Piotr Kraśko zbliżył się do przyrodniej siostry. Wcześniej nie miał z nią najlepszych relacji
Relacje rodzinne Piotra Kraśki długo nie należały do najłatwiejszych. Dziennikarz przez wiele lat nie utrzymywał kontaktu z przyrodnią siostrą Ewą. Jednak to już zamierzchła przeszłość. Okazuje się, że rodzeństwo może mieć dziś wiele okazji do spotykania się ze sobą niż do tej pory.
Piotr Kraśko nie potrafił wybaczyć ojcu, że porzucił jego mamę dla innej kobiety i przestał się nimi interesować. Dopiero krótko przed śmiercią Tadeusza Kraśki panowie nawiązali ze sobą kontakt. - Brakowało mi ojca. Mamie czy babci nie opowie się o rzeczach, o jakich rozmawia się z ojcem.
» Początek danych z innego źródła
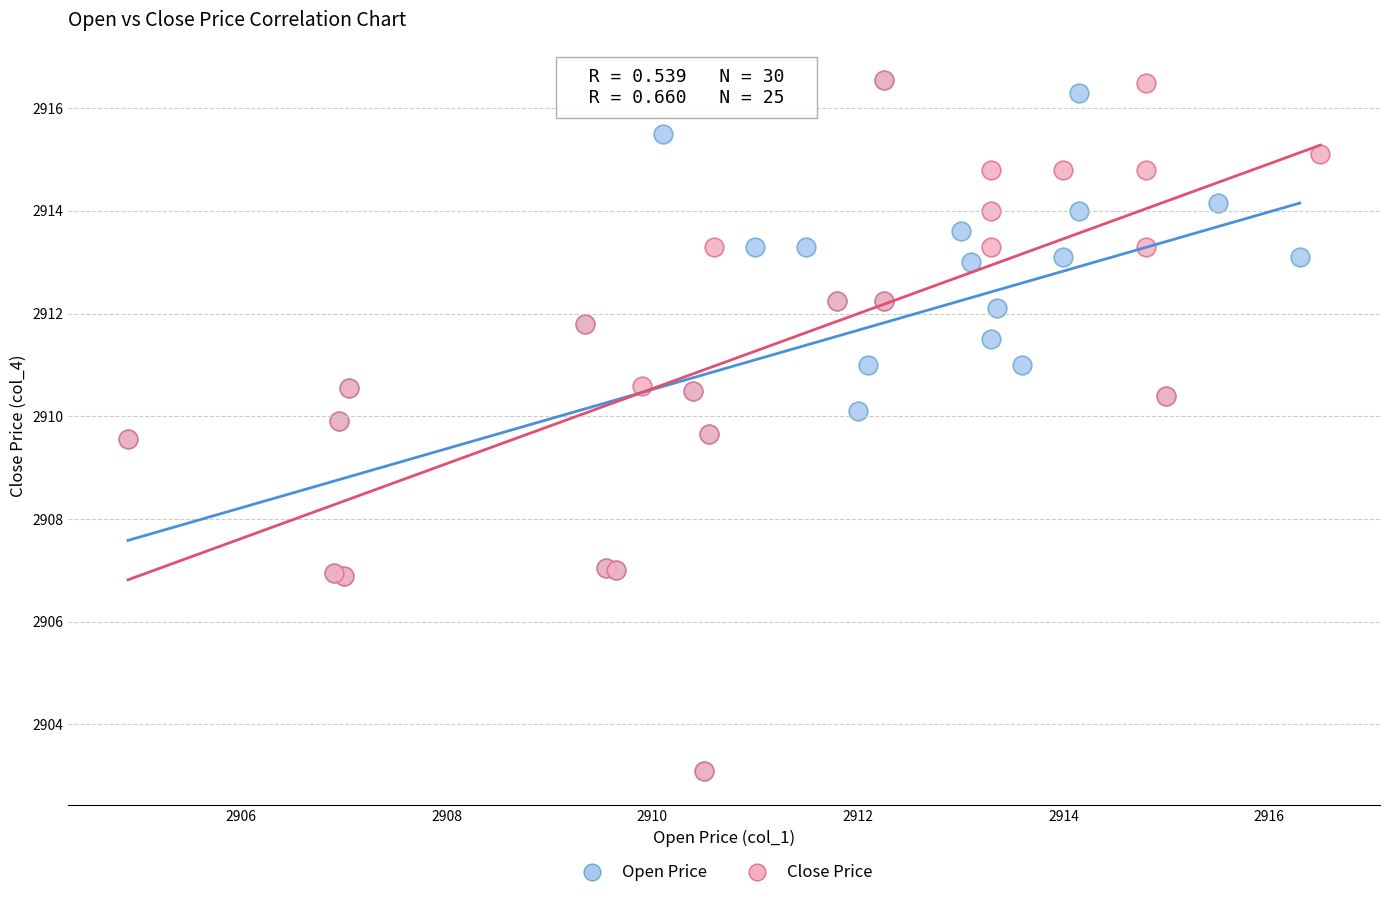

What are all the series names shown in the legend?

Open Price, Close Price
Ja takiej rozmowy nigdy nie odbyłem - mówił dziennikarz w jednym z wywiadów.
Przez lata nie uznawał też córki Tadeusza, o 14 lat młodszej Ewy, która urodziła się z drugiego związku ojca. Żona prezentera, Karolina Ferenstein-Kraśko, długo zabiegała, by przyrodnie rodzeństwo się do siebie zbliżyło. W końcu się udało. Szybko okazało się, że wspólnych tematów nie brak.
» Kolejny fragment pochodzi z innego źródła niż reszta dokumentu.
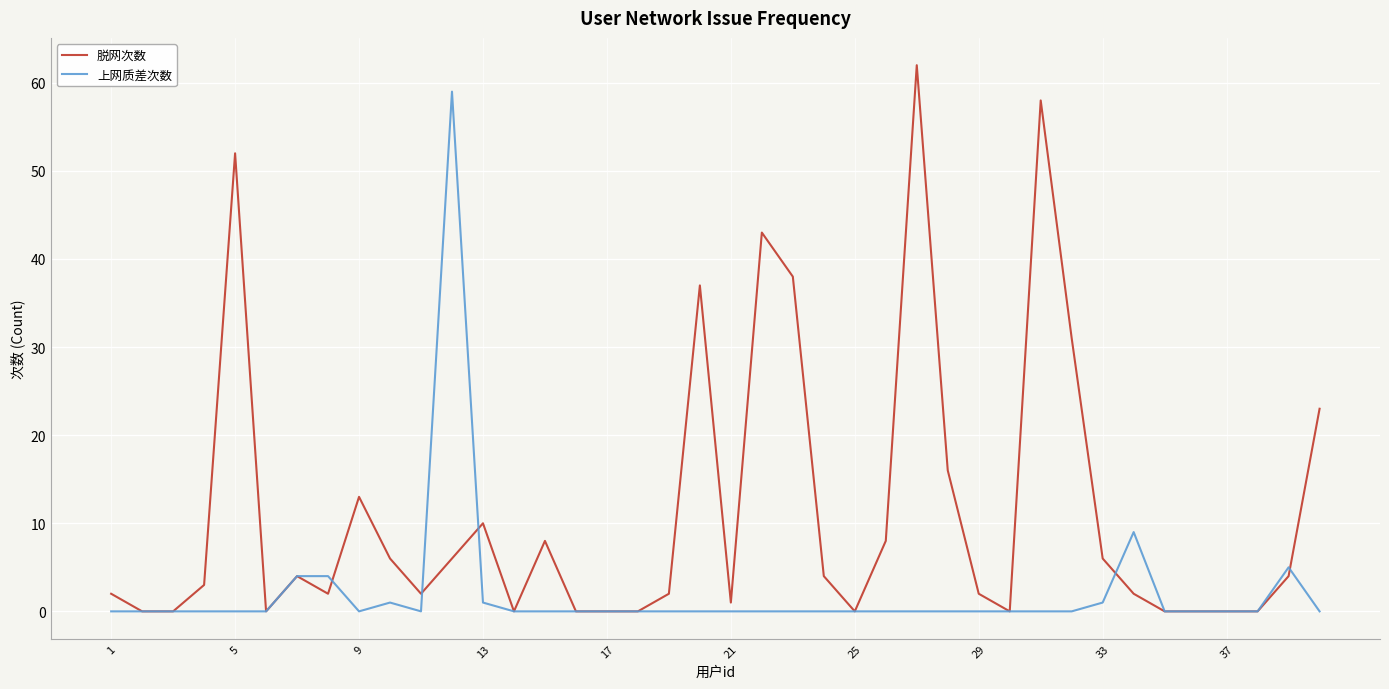

Rank the series by their average value, from highest to lowest.

脱网次数, 上网质差次数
Zobacz też: Piotr Kraśko: "Telewizja dzieli się na dobrą i złą"
Ich więzi zacieśniły się jeszcze bardziej, gdy Ewa została po raz pierwszy mamą. Kraśko odnalazł się w roli wujka i służył pomocą. Jak donosi "Na żywo", dziennikarz bardzo lubi, gdy siostra odwiedza go na Mazurach.
Stąd prezenter "Faktów" ma być zachwycony tym, że teraz pretekstów do spotkań z Ewą będzie miał jeszcze więcej. Zauroczona okolicą domu Kraśki postanowiła kupić działkę w tamtym regionie kraju. W Warszawie z racji natłoku obowiązków nie zawsze mają czas się ze sobą spotkać, więc tam będą mogli nadrobić wszelkie zaległości.
Co więcej, sama Ewa będzie miała też więcej okazji, by zabierać swojego syna do Gałkowa na naukę jazdy konnej. Do tego zachęcali ją zresztą Kraśko i jego żona.
- Ewa była pełna obiekcji, bo mały ma dopiero 3 lata. Ale wiedząc, że Laura, córka Piotrka, jeszcze wcześniej siadała na koniu, zgodziła się na lekcje dla syna - powiedziała gazecie osoba z rodziny.